**Directions for this task:**
Every line of the entries below from the one containing "thumb ip: (98, 76)" to the one containing "pinky tip: (122, 161)", both ends included, must be written out exactly. No other line belongs in the answer.

**Provided data:**
======

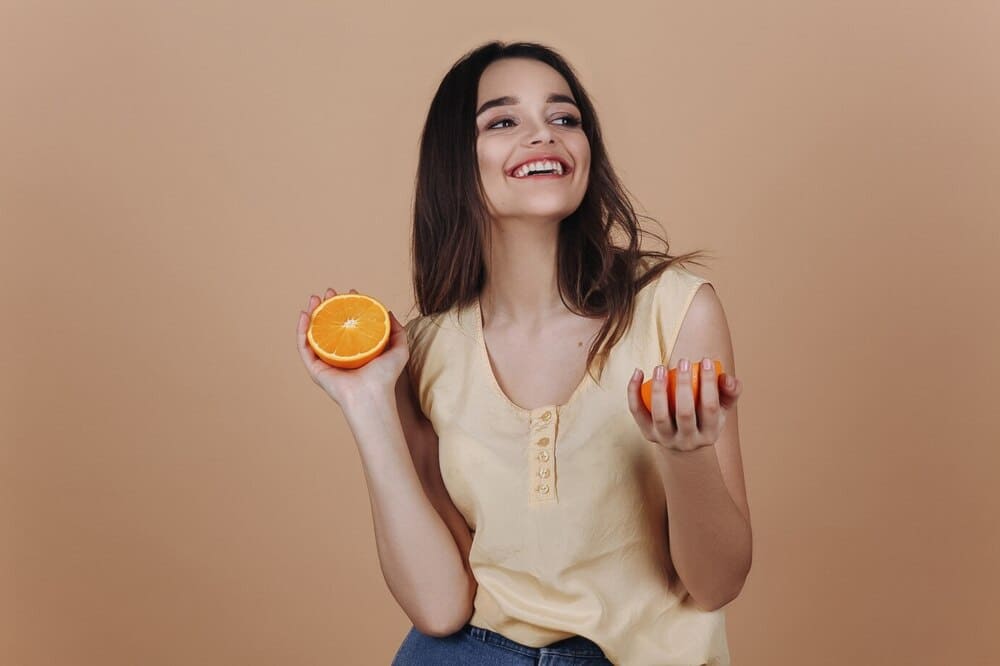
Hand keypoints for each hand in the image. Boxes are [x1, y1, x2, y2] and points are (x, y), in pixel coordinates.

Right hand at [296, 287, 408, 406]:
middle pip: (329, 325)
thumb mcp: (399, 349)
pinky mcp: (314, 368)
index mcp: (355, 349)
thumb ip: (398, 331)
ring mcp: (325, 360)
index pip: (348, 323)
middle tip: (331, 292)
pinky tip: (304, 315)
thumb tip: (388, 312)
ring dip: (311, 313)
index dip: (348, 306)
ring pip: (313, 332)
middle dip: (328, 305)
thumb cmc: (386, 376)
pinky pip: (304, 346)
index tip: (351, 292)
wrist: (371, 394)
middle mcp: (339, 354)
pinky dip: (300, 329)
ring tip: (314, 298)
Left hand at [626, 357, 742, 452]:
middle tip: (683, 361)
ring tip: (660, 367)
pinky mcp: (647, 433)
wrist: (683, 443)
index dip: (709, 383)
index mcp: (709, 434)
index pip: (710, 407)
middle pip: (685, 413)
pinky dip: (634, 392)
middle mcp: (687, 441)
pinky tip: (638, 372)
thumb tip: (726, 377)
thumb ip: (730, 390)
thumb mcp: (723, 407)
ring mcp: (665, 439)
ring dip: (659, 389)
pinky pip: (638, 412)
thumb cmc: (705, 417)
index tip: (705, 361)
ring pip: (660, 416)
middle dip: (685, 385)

======

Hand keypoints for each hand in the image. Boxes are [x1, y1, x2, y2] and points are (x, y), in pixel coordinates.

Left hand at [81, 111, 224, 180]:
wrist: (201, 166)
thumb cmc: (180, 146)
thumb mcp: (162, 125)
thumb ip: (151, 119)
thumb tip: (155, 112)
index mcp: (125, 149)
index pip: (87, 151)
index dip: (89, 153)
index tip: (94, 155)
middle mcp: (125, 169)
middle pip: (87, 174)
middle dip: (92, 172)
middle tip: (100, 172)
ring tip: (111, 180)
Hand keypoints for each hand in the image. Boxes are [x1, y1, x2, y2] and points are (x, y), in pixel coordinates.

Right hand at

======

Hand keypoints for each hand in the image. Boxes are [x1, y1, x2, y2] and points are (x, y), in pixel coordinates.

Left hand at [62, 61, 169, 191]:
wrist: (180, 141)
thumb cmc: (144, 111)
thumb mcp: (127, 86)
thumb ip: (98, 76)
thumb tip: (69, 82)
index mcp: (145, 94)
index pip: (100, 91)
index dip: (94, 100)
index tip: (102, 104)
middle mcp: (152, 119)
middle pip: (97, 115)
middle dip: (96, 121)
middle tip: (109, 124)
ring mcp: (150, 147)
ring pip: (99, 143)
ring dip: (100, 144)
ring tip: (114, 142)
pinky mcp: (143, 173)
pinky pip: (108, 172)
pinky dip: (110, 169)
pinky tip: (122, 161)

======

**Completed exercise:**
thumb ip: (98, 76)
thumb tip: (69, 82)
index mcp: (145, 94)
index pip: (100, 91)
index dip: (94, 100)
index tip: (102, 104)
middle mcp: (152, 119)
middle pip: (97, 115)
middle dip: (96, 121)
middle tip: (109, 124)
ring mcp: (150, 147)
ring pip: (99, 143)
ring dip: (100, 144)
ring tip: (114, 142)
pinky mcp: (143, 173)
pinky pip: (108, 172)
pinky dip: (110, 169)
pinky tip: (122, 161)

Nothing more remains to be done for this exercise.